___ GIVEN RECORDS ___

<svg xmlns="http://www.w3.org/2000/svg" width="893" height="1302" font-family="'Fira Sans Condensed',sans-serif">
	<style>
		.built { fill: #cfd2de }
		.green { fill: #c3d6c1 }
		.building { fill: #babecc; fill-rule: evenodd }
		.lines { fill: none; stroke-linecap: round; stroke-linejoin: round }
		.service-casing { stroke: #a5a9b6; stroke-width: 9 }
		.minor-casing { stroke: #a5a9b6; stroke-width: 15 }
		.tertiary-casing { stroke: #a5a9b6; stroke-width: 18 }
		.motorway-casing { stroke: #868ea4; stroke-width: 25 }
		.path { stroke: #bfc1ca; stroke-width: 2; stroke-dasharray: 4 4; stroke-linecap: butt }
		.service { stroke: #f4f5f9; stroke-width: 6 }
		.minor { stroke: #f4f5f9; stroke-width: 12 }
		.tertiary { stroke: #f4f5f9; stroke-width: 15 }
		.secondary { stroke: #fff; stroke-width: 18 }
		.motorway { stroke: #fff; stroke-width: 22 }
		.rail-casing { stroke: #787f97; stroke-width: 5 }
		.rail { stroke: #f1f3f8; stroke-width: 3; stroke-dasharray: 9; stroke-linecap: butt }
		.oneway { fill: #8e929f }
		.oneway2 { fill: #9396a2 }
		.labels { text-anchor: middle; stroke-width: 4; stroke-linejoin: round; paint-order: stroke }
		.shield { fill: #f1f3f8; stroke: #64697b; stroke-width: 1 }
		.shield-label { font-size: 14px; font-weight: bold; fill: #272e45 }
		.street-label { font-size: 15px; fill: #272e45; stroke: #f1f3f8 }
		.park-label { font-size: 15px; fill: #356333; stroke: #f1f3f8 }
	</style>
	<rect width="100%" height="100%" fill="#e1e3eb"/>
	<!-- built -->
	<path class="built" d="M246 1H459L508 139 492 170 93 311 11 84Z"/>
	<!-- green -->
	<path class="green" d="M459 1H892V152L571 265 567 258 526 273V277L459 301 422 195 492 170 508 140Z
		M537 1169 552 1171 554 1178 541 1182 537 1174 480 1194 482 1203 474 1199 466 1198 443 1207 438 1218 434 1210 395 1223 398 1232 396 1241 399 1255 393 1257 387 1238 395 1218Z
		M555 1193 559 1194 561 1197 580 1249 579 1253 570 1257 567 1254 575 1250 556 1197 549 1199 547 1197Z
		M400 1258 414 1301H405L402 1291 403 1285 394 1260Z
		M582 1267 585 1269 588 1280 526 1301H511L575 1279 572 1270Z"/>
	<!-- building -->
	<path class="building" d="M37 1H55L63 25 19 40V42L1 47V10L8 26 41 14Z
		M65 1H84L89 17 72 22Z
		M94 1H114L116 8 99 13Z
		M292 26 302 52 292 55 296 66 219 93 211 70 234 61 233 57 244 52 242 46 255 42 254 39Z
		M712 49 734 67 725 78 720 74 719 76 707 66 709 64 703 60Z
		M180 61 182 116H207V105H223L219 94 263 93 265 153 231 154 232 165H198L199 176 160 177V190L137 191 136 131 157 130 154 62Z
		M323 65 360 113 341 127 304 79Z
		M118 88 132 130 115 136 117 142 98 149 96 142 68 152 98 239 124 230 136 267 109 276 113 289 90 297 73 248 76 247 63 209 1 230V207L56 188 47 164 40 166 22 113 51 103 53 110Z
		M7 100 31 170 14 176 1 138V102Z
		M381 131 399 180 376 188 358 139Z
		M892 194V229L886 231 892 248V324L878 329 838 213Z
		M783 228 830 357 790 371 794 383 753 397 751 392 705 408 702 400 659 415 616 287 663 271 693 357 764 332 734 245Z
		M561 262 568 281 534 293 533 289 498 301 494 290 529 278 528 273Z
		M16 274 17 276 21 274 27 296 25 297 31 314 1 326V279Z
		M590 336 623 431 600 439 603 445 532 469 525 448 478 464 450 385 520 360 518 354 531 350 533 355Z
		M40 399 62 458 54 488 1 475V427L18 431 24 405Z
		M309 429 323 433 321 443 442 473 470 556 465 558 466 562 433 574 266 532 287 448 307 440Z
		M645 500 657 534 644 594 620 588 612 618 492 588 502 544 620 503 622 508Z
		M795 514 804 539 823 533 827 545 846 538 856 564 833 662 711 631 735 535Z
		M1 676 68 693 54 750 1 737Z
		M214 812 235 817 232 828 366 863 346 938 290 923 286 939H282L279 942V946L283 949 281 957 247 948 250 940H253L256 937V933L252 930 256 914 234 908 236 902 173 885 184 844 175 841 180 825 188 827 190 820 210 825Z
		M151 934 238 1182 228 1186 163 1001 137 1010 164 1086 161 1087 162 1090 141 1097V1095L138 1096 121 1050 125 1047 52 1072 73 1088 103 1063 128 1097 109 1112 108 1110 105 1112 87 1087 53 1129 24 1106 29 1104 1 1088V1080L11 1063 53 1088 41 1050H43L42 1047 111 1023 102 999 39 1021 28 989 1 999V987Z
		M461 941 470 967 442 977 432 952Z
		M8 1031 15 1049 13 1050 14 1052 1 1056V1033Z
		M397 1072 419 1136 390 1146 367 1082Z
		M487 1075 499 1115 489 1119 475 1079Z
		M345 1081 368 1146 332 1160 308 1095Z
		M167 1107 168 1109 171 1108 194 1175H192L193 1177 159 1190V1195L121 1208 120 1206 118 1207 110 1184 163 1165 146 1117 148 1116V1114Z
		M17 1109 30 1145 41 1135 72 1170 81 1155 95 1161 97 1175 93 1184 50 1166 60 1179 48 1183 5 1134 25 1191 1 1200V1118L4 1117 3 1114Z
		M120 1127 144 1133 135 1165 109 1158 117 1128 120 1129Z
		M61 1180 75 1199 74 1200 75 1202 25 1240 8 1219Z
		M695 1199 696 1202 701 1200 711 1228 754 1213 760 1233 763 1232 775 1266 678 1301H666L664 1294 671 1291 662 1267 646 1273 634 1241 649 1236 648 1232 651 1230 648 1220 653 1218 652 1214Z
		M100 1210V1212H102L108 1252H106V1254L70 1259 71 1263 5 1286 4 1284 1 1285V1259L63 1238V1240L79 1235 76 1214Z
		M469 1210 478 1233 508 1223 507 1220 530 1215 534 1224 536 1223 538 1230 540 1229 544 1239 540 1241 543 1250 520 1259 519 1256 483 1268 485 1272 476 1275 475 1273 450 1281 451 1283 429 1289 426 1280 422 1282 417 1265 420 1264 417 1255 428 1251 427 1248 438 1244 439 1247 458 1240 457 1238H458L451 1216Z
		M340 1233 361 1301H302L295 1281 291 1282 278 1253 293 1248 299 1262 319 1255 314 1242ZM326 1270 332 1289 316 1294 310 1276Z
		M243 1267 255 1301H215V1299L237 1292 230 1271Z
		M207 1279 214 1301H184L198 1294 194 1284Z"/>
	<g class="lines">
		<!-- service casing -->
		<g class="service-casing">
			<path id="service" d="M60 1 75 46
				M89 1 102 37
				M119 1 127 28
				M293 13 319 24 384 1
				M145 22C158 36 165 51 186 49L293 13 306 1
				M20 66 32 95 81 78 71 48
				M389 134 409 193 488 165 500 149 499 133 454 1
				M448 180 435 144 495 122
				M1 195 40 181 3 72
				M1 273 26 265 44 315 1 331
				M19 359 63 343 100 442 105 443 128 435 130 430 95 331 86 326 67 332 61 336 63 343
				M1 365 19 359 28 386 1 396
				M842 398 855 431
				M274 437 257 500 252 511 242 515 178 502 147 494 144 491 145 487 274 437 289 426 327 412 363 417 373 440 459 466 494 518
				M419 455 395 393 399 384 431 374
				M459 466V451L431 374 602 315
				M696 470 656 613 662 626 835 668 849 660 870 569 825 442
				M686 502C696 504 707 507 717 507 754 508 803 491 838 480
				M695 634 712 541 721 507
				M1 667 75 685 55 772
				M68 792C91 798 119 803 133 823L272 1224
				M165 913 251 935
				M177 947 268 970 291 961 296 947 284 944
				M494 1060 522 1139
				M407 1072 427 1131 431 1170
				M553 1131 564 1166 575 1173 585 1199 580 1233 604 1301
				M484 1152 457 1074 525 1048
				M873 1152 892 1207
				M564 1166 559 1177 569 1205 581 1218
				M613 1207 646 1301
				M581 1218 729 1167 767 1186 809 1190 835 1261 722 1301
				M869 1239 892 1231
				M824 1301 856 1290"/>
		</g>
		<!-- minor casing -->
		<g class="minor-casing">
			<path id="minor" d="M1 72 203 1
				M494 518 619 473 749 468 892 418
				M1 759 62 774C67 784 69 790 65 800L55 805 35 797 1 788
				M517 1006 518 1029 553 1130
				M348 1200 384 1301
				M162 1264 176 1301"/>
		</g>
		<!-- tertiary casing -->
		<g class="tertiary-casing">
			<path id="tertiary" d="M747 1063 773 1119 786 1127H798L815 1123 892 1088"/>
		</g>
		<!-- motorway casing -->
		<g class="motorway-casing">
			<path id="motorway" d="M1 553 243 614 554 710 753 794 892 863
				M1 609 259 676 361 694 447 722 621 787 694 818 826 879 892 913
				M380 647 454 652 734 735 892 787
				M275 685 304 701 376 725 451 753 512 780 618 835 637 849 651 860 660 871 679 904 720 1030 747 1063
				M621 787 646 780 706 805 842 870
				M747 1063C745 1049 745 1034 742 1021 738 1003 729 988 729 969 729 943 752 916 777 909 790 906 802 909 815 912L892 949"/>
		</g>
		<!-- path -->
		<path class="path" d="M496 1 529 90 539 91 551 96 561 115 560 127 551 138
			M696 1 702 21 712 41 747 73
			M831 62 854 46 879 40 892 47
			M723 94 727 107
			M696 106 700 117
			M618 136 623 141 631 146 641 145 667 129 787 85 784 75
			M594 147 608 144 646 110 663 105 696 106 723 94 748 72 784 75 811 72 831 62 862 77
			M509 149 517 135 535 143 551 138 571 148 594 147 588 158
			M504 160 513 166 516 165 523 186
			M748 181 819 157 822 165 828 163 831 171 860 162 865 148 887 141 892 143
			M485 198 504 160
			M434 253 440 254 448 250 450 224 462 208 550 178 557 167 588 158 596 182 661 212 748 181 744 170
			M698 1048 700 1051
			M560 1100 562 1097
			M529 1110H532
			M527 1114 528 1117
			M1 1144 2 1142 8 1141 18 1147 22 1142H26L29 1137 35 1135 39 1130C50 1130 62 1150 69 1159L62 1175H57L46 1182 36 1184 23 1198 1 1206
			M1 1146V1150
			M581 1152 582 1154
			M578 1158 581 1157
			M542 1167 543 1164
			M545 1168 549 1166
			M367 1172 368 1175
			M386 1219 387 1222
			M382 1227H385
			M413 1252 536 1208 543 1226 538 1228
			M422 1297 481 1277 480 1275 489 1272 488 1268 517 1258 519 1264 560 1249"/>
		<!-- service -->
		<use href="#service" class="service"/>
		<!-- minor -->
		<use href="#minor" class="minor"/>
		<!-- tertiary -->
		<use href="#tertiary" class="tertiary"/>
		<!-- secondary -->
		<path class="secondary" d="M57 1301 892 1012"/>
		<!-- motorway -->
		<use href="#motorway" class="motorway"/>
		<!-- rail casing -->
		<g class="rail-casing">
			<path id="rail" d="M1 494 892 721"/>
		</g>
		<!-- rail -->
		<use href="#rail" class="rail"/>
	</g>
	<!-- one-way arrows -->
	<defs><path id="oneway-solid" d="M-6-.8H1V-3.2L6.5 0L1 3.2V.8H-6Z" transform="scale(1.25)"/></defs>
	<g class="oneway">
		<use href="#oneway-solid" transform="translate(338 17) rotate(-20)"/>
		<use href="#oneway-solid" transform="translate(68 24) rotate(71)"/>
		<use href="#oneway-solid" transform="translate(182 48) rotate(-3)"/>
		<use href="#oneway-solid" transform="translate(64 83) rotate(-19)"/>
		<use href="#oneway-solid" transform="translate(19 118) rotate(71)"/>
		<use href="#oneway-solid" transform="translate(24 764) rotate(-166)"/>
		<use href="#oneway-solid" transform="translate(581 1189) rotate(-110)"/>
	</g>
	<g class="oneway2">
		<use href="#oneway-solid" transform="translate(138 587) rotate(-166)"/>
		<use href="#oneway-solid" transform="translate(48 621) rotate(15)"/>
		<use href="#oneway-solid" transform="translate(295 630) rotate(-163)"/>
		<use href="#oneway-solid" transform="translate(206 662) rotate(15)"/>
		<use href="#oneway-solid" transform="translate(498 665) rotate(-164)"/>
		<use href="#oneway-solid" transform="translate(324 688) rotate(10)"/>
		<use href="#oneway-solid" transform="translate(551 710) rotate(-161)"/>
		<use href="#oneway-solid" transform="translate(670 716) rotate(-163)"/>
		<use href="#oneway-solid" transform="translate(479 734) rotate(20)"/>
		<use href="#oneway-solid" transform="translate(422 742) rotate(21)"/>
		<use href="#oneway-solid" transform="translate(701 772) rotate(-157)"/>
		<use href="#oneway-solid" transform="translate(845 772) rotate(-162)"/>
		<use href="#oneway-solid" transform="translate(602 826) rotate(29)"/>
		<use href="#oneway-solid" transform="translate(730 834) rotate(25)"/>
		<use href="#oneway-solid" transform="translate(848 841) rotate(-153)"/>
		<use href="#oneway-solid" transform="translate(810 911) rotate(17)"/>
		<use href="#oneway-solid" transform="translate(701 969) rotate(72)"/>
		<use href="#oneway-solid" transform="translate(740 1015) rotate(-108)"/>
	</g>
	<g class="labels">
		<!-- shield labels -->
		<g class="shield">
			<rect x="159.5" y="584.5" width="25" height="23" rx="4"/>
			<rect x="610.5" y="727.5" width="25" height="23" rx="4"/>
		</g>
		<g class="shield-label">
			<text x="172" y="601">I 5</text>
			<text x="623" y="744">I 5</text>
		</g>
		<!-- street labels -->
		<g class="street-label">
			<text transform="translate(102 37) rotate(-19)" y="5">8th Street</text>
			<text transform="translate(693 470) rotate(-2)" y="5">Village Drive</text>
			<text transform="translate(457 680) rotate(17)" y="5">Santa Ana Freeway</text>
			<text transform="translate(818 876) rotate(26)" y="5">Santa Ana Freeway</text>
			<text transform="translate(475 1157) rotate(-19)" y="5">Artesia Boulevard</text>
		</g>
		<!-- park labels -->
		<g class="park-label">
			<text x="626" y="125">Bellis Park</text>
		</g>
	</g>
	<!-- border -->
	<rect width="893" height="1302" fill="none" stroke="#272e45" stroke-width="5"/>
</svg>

___

Please copy every line in the entries where "lines" appears.

		.lines { fill: none; stroke-linecap: round; stroke-linejoin: round }
	<g class="lines">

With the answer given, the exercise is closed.